La luz sobre mi cabeza titilaba incesantemente, un brillo amarillo enfermizo que me permitía ver las paredes desnudas y sucias que me rodeaban al igual que las cuerdas que amenazaban con quemar mis muñecas si no les obedecía. Lo último que recordaba era estar de camino al granero de nuestra finca, luego de haber discutido con mi hermano Andras por intentar entrar en su habitación, y dolor, mucho.
-Debo salir.- pensé.
Al fondo de la habitación se hallaba una puerta metálica, no había ventanas y hacía muchísimo calor. Descubrí que esto se debía a una pequeña rejilla en una esquina. Mi primer instinto fue trepar hasta ella, pues la puerta estaba definitivamente descartada. Removerla no fue difícil y, aunque el agujero era pequeño, pude entrar.
Lo que no sabía era el infierno que me esperaba dentro, cada vez que arrastraba mis brazos y mis piernas, el metal quemaba mi piel y sentía como ésta se rendía ante el calor capa por capa.
-Tengo que salir y tengo que volver a casa.- pensé.
Luego del tortuoso recorrido, en el que sentía mi cuerpo cocerse con cada escasa respiración, llegué a una salida.
Me arrepentí inmediatamente de haberlo hecho.
Se escuchaban gemidos y quejidos débiles que causaron que las redes negras y lentas del horror conquistasen mi mente.
Sin embargo, logré salir a una especie de vestíbulo incluso menos iluminado, que dirigía a dos pasillos a cada lado, repletos de las mismas puertas que me habían parecido muy pesadas antes pero que, sin embargo, dejaban pasar el dolor sin esfuerzo hacia mis oídos. Cada una tenía escrito un nombre, con una caligrafía desgarbada que se me hacía familiar. "Cara", "Andrea", "Dolores"...

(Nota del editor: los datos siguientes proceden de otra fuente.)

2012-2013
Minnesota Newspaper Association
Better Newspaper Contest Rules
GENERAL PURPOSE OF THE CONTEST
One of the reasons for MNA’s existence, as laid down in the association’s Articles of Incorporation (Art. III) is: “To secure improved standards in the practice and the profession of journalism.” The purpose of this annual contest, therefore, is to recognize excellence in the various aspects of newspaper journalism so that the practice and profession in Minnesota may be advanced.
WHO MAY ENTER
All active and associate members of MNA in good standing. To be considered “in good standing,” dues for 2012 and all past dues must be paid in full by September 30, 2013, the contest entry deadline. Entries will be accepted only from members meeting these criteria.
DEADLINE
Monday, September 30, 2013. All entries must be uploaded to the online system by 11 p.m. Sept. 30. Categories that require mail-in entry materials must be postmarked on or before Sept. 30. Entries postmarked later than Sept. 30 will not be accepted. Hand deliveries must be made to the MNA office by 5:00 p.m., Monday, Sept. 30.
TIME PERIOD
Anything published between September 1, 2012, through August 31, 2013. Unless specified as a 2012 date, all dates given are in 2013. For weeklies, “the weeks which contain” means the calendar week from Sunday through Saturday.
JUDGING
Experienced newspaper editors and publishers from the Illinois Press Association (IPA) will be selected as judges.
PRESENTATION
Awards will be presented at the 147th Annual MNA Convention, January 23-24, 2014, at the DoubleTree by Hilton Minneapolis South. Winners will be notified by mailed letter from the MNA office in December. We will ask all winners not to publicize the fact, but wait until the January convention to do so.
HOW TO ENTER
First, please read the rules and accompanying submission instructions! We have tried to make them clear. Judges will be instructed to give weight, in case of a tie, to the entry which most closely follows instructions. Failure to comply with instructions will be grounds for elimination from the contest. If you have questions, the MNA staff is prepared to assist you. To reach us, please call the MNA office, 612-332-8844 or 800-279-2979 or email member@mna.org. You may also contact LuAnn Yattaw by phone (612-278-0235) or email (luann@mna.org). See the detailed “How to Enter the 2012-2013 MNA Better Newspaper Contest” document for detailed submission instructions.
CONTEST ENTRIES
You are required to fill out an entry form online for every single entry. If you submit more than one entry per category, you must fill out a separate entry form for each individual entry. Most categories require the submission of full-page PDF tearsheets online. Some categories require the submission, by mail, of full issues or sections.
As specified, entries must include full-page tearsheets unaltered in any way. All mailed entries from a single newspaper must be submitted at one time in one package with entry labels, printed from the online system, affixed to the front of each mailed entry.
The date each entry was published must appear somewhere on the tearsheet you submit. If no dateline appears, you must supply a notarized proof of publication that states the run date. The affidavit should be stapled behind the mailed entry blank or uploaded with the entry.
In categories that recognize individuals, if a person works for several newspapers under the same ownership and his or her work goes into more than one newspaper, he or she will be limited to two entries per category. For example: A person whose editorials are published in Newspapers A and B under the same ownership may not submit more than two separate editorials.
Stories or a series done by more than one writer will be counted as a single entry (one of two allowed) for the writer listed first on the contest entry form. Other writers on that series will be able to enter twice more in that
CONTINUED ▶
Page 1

No me atreví a leer más, sobretodo porque conocía a mujeres con esos nombres y no quería imaginar que lo que se hallaba detrás de esa puerta concordase con mis pensamientos.
Justo en frente había unas escaleras y una puerta al final de éstas. Mis piernas temblaban y las quemaduras que se extendían por todo mi cuerpo apenas me dejaban moverme.

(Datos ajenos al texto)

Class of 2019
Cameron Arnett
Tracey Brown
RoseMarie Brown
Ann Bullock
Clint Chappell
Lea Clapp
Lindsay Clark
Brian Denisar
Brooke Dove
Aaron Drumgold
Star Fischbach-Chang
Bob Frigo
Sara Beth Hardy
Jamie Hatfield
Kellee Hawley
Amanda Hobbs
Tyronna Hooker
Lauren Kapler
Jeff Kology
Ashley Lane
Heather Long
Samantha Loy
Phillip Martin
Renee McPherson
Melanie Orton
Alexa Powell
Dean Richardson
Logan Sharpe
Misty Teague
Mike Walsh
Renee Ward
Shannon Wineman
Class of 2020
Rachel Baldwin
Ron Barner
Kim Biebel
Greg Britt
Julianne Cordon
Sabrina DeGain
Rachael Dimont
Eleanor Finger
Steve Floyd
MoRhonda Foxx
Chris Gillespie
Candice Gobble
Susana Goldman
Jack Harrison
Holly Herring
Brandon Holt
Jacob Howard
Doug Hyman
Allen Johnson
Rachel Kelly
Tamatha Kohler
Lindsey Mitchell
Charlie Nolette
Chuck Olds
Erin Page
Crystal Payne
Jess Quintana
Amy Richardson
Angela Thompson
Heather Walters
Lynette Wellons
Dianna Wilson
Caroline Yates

Pero lo hice. Y no solo por mí.
Las escaleras metálicas rechinaban bajo mis pies y fue en ese momento que escuché total silencio: Todas se habían callado. Sentía fuego en mis ojos
¿Cuánto tiempo llevaban aquí?
Al llegar a la puerta, pude ver que era de madera y sólo pensé que al golpearla lo suficiente podría ceder. Y lo hizo.

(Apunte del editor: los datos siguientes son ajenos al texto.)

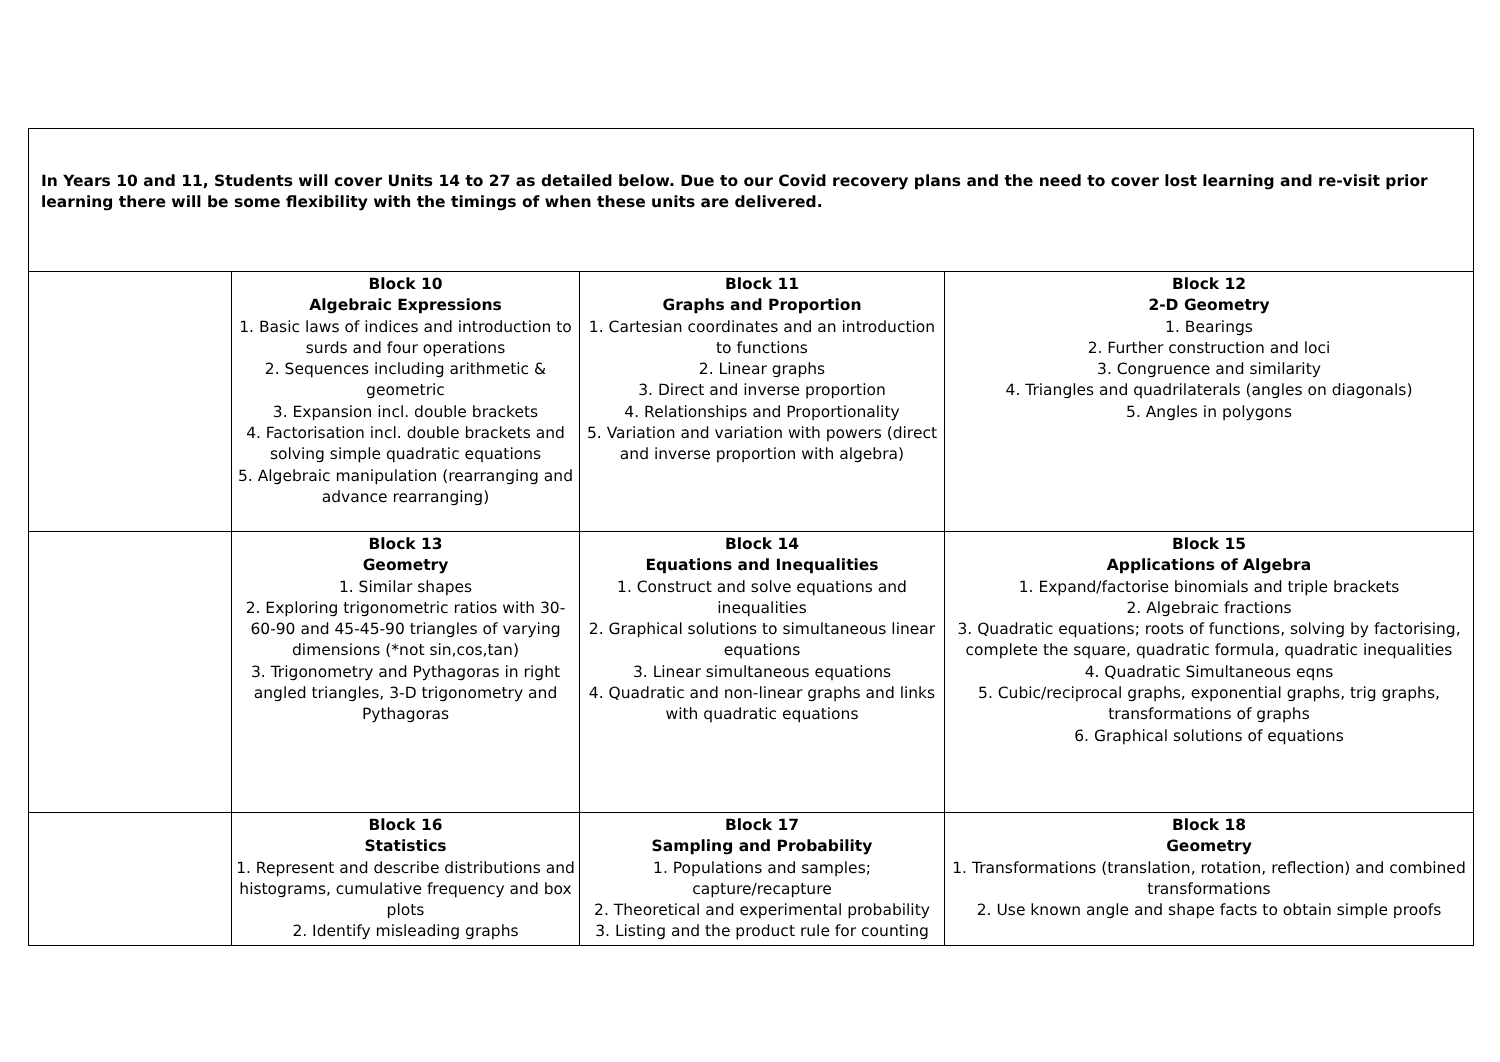| In Years 10 and 11, Students will cover Units 14 to 27 as detailed below. Due to our Covid recovery plans and the need to cover lost learning and re-visit prior learning there will be some flexibility with the timings of when these units are delivered. | | | |
| | Block 10 Algebraic Expressions 1. Basic laws of indices and introduction to surds and four operations 2. Sequences including arithmetic & geometric 3. Expansion incl. double brackets 4. Factorisation incl. double brackets and solving simple quadratic equations 5. Algebraic manipulation (rearranging and advance rearranging) | Block 11 Graphs and Proportion 1. Cartesian coordinates and an introduction to functions 2. Linear graphs 3. Direct and inverse proportion 4. Relationships and Proportionality 5. Variation and variation with powers (direct and inverse proportion with algebra) | Block 12 2-D Geometry 1. Bearings 2. Further construction and loci 3. Congruence and similarity 4. Triangles and quadrilaterals (angles on diagonals) 5. Angles in polygons |
| | Block 13 Geometry 1. Similar shapes 2. Exploring trigonometric ratios with 30-60-90 and 45-45-90 triangles of varying dimensions (*not sin,cos,tan) 3. Trigonometry and Pythagoras in right angled triangles, 3-D trigonometry and Pythagoras | Block 14 Equations and Inequalities 1. Construct and solve equations and inequalities 2. Graphical solutions to simultaneous linear equations 3. Linear simultaneous equations 4. Quadratic and non-linear graphs and links with quadratic equations | Block 15 Applications of Algebra 1. Expand/factorise binomials and triple brackets 2. Algebraic fractions 3. Quadratic equations; roots of functions, solving by factorising, complete the square, quadratic formula, quadratic inequalities 4. Quadratic Simultaneous eqns 5. Cubic/reciprocal graphs, exponential graphs, trig graphs, transformations of graphs 6. Graphical solutions of equations |
| | Block 16 Statistics 1. Represent and describe distributions and histograms, cumulative frequency and box plots 2. Identify misleading graphs | Block 17 Sampling and Probability 1. Populations and samples; capture/recapture 2. Theoretical and experimental probability 3. Listing and the product rule for counting | Block 18 Geometry 1. Transformations (translation, rotation, reflection) and combined transformations 2. Use known angle and shape facts to obtain simple proofs |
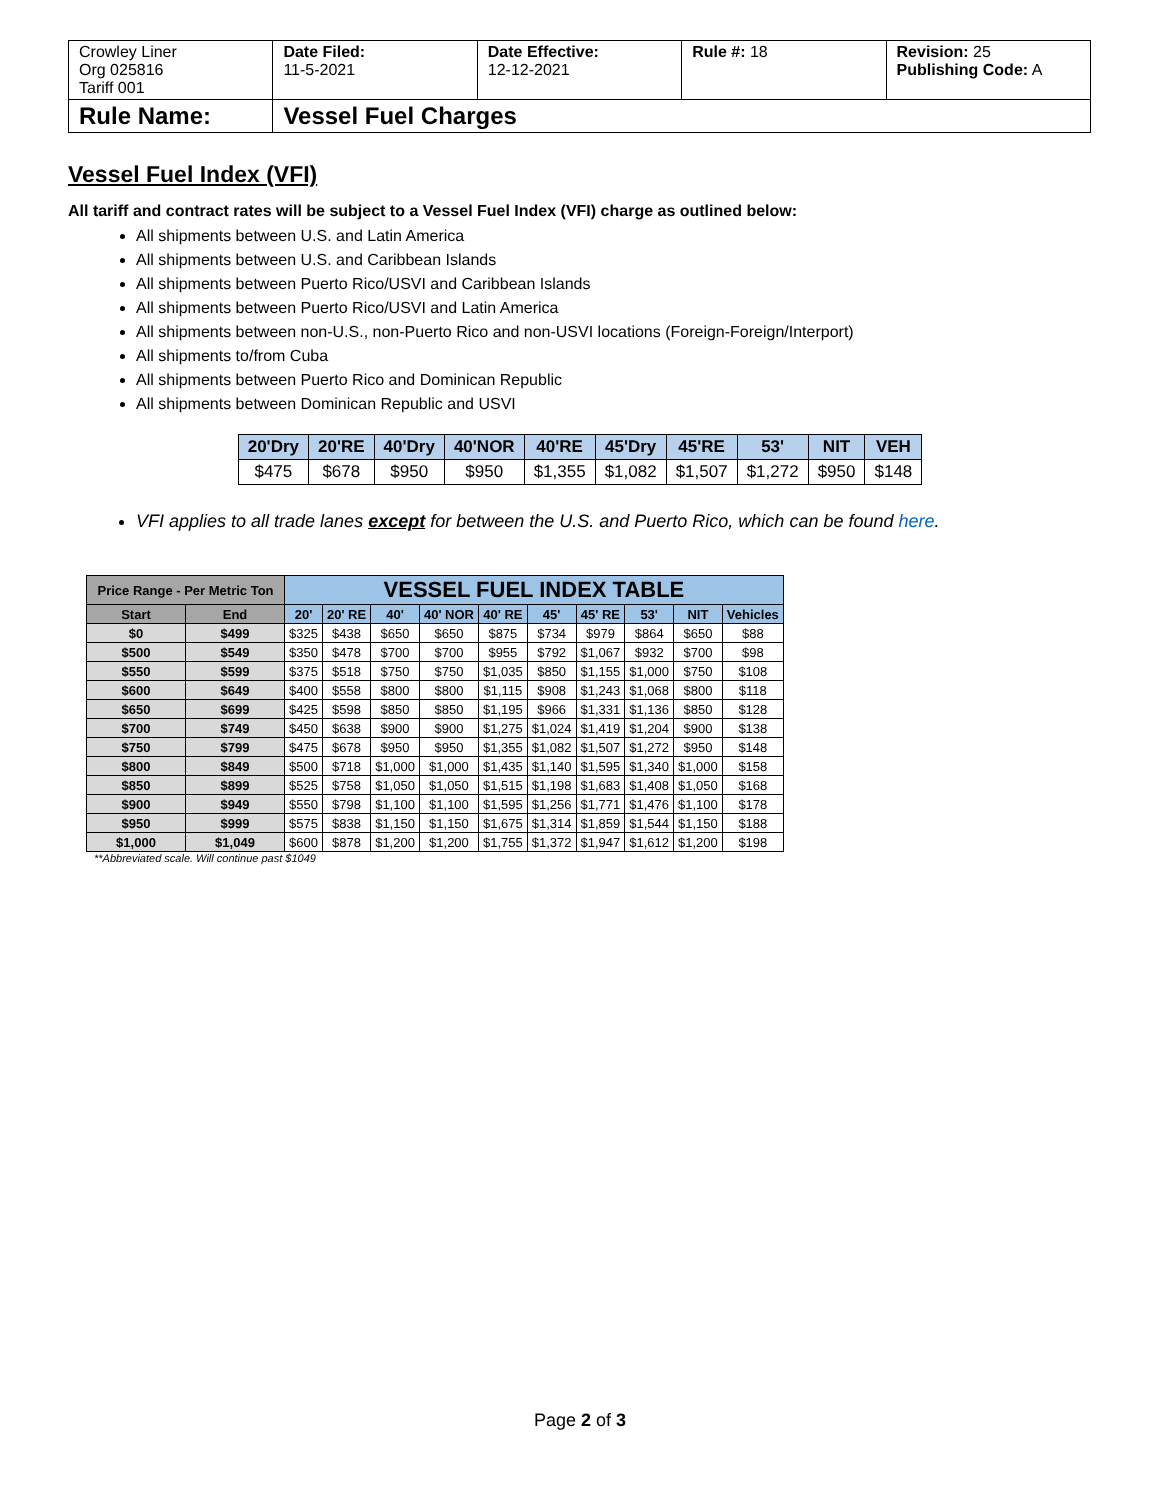| Crowley Liner Org 025816 Tariff 001 | Date Filed: 11-5-2021 | Date Effective: 12-12-2021 | Rule #: 18 | Revision: 25 Publishing Code: A |
| Rule Name: | Vessel Fuel Charges | | | |
Vessel Fuel Index (VFI)
All tariff and contract rates will be subject to a Vessel Fuel Index (VFI) charge as outlined below:
All shipments between U.S. and Latin America
All shipments between U.S. and Caribbean Islands
All shipments between Puerto Rico/USVI and Caribbean Islands
All shipments between Puerto Rico/USVI and Latin America
All shipments between non-U.S., non-Puerto Rico and non-USVI locations (Foreign-Foreign/Interport)
All shipments to/from Cuba
All shipments between Puerto Rico and Dominican Republic
All shipments between Dominican Republic and USVI
| 20'Dry | 20'RE | 40'Dry | 40'NOR | 40'RE | 45'Dry | 45'RE | 53' | NIT | VEH |
| --- | --- | --- | --- | --- | --- | --- | --- | --- | --- |
| $475 | $678 | $950 | $950 | $1,355 | $1,082 | $1,507 | $1,272 | $950 | $148 |
VFI applies to all trade lanes except for between the U.S. and Puerto Rico, which can be found here.
| Price Range - Per Metric Ton | | VESSEL FUEL INDEX TABLE | | | | | | | | | |
| --- | --- | --- | --- | --- | --- | --- | --- | --- | --- | --- | --- |
| Start | End | 20' | 20' RE | 40' | 40' NOR | 40' RE | 45' | 45' RE | 53' | NIT | Vehicles |
| $0 | $499 | $325 | $438 | $650 | $650 | $875 | $734 | $979 | $864 | $650 | $88 |
| $500 | $549 | $350 | $478 | $700 | $700 | $955 | $792 | $1,067 | $932 | $700 | $98 |
| $550 | $599 | $375 | $518 | $750 | $750 | $1,035 | $850 | $1,155 | $1,000 | $750 | $108 |
| $600 | $649 | $400 | $558 | $800 | $800 | $1,115 | $908 | $1,243 | $1,068 | $800 | $118 |
| $650 | $699 | $425 | $598 | $850 | $850 | $1,195 | $966 | $1,331 | $1,136 | $850 | $128 |
| $700 | $749 | $450 | $638 | $900 | $900 | $1,275 | $1,024 | $1,419 | $1,204 | $900 | $138 |
| $750 | $799 | $475 | $678 | $950 | $950 | $1,355 | $1,082 | $1,507 | $1,272 | $950 | $148 |
| $800 | $849 | $500 | $718 | $1,000 | $1,000 | $1,435 | $1,140 | $1,595 | $1,340 | $1,000 | $158 |
| $850 | $899 | $525 | $758 | $1,050 | $1,050 | $1,515 | $1,198 | $1,683 | $1,408 | $1,050 | $168 |
| $900 | $949 | $550 | $798 | $1,100 | $1,100 | $1,595 | $1,256 | $1,771 | $1,476 | $1,100 | $178 |
| $950 | $999 | $575 | $838 | $1,150 | $1,150 | $1,675 | $1,314 | $1,859 | $1,544 | $1,150 | $188 |
| $1,000 | $1,049 | $600 | $878 | $1,200 | $1,200 | $1,755 | $1,372 | $1,947 | $1,612 | $1,200 | $198 |
**Abbreviated scale. Will continue past $1049
Page 2 of 3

Pero no bajo mis golpes. Del otro lado recibí miradas que conocía bien. Detrás de una imponente silueta mi madre lloraba y susurraba pequeñas disculpas. Me sentí desfallecer al ver que la silueta pertenecía a Andras.
-Sabía que tú costarías más que las demás- dijo divertido, mientras que con una patada lanzó mi cuerpo escaleras abajo y no vi nada más.
Pero comprendí todo, su profesora de matemáticas, su antigua novia, incluso su niñera y, finalmente, yo. Todas habíamos desencadenado el infierno de Andras y ahora viviríamos por siempre en él.